- _Exercise passage_:
┌────────
By now, even casual movie lovers know about the “meet cute,” Billy Wilder’s name for the first duty of romantic comedy film makers – introducing eventual lovers in a clever manner. But the finish to the romance — whether happily or — rarely but memorably melancholy — the chase to the finish is the most common end cute, which has become one of the tritest of trite romantic comedy cliches --- the frenetic pulse pounding intrusively soaring music-scored race to the (almost always) happy ending.
Near the end of Act III, somewhere around the 90 minute mark, shortly after the boy has lost the girl or the girl lost the boy, or (in this century) the boy the boy, or the girl the girl, the realization hits one or the other or both of them what the audience has long known and in the best of the genre, yearned for — that they really, really, really are – after all – meant for each other!
. . . He races to the hotel just in time for their New Year’s kiss (WHEN HARRY MET SALLY) ... She races to the boat to sail with him (HOLIDAY) ... She races down the street and climbs the stairs to THE APARTMENT ... They both race to the top of the Empire State Building (SLEEPLESS IN SEATTLE) ... He chases her down the street (SILVER LININGS PLAYBOOK) ... He chases her bus with his car (LOVE AND OTHER DRUGS) ... He climbs her fire escape (PRETTY WOMAN) ... He chases her to a beach in New England (WHAT HAPPENS IN VEGAS) ... And maybe the most famous chase of all, he races to the church accompanied by Simon and Garfunkel (THE GRADUATE).
Billy Wilder (with partner Charles Brackett) wrote one of my favorite meet cutes for Ernst Lubitsch to direct Gary Cooper and Claudette Colbert in BLUEBEARD’S 8TH WIFE. In a department store, they each crave a certain pair of pajamas, but she wants only the bottoms and he needs just the tops. A tantalizing thought for 1938.
Lubitsch didn’t prefer heart stopping endings. His classic, THE SHOP AROUND THE CORNER, is a model for how to carry off genre tropes that have stood the test of time. They begin in mutual dislike, deny their mutual attraction, a secret intervenes, and just when it seems hopeless, they discover and admit their love for each other.
└────────
- _Description of the task_: Carry on the essay about romantic comedy endings, writing on from its last sentence.

- _Dataset records_:
┌────────
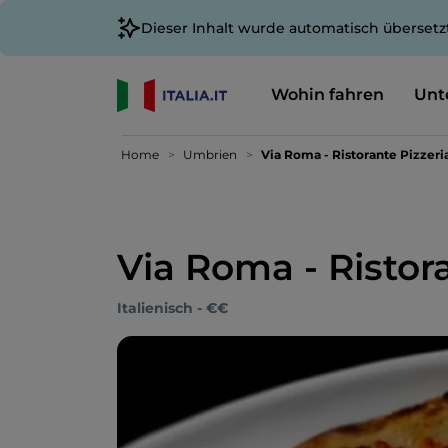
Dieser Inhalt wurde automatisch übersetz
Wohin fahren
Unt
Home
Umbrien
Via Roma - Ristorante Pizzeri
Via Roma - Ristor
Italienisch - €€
└────────
┌────────
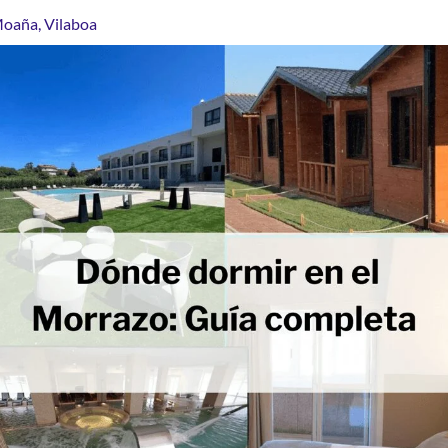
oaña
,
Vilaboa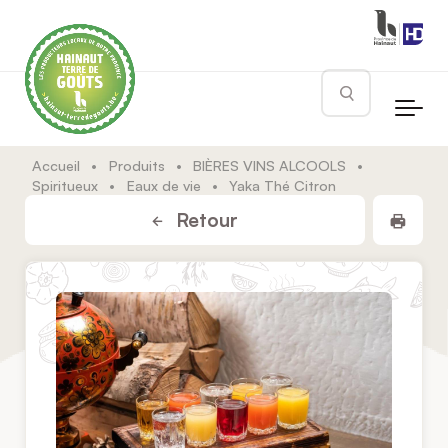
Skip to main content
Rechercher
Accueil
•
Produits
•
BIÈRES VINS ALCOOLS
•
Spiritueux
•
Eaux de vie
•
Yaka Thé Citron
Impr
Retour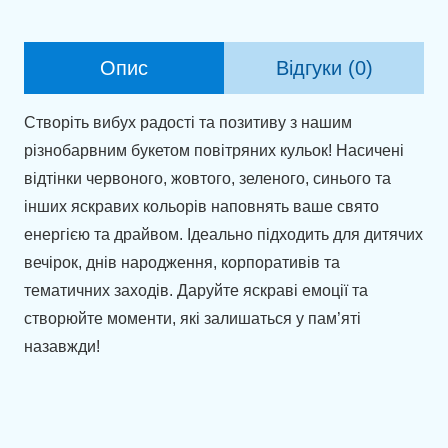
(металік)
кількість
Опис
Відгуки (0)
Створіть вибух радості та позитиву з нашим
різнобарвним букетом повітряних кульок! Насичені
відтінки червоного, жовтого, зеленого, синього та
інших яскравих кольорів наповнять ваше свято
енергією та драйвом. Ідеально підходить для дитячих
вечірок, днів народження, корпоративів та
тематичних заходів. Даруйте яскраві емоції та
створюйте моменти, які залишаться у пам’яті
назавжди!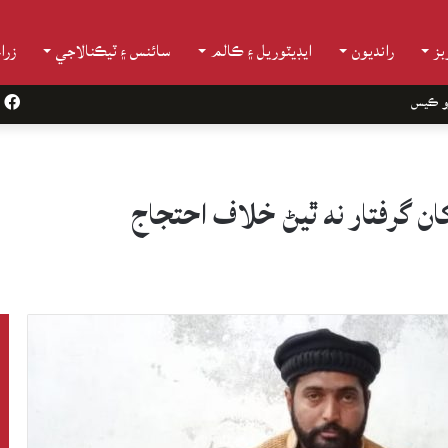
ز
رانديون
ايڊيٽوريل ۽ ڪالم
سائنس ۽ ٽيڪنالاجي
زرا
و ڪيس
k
└────────
┌────────
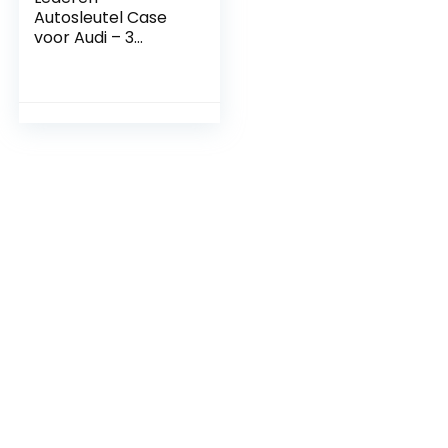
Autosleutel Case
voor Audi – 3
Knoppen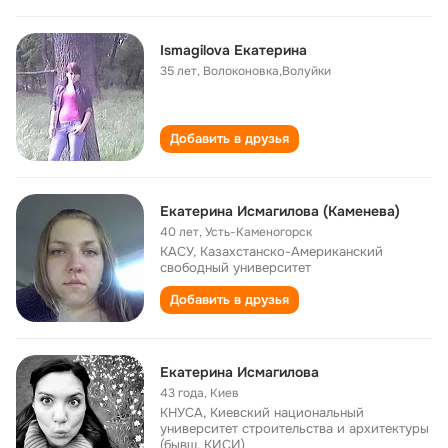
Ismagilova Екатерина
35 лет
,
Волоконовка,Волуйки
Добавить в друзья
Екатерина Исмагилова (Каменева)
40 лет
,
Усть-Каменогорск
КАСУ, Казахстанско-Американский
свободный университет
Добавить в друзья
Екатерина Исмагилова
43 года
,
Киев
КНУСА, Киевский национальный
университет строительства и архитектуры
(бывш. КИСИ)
└────────
- _Exercise result_:
When Nora Ephron wrote and directed the remake, YOU’VE GOT MAIL, she wisely kept all the beats and eschewed the chase to the end, relying instead on a more leisurely stroll to a city park. As with Jimmy Stewart and Margaret Sullavan in the Lubitsch template, Ephron could rely on the charm and chemistry of her stars, Tom Hanks and Meg Ryan, to close the deal.
Wilder gave in to the chase scene in two of his best, THE APARTMENT, and SOME LIKE IT HOT, in each case having the girls — Shirley MacLaine and Marilyn Monroe --- both clothed in fur collar coats, race to the climax.
When I watch these films rush to the inevitable finale, I find myself wondering what all the fuss is about. Most of the running seems unnecessary — if this were real life in which logical rules might apply. He has to stop her from boarding that plane (or in the old days, train) and leaving his life. Of course, in a sane world not accompanied by frantic underscoring, he could hop on the next plane or train which merely would delay the happy ending by a few hours.
Admittedly, there are a few plots in which delay might be a nuisance. IT HAPPENED ONE NIGHT and THE GRADUATE both had the brides leaving the wrong guy at the altar in order to chase after their true loves. But even in the wide world of movie clichés, a bad marriage is rarely an insurmountable obstacle.
The re-marriage sub-genre of romances is replete with second chances of this sort. THE PHILADELPHIA STORY is a classic example: rebounding from the bas first marriage to the right guy, the stubborn heroine is saved at the brink of the altar from the awful misstep of a wrong guy marriage by the re-marriage to the right guy.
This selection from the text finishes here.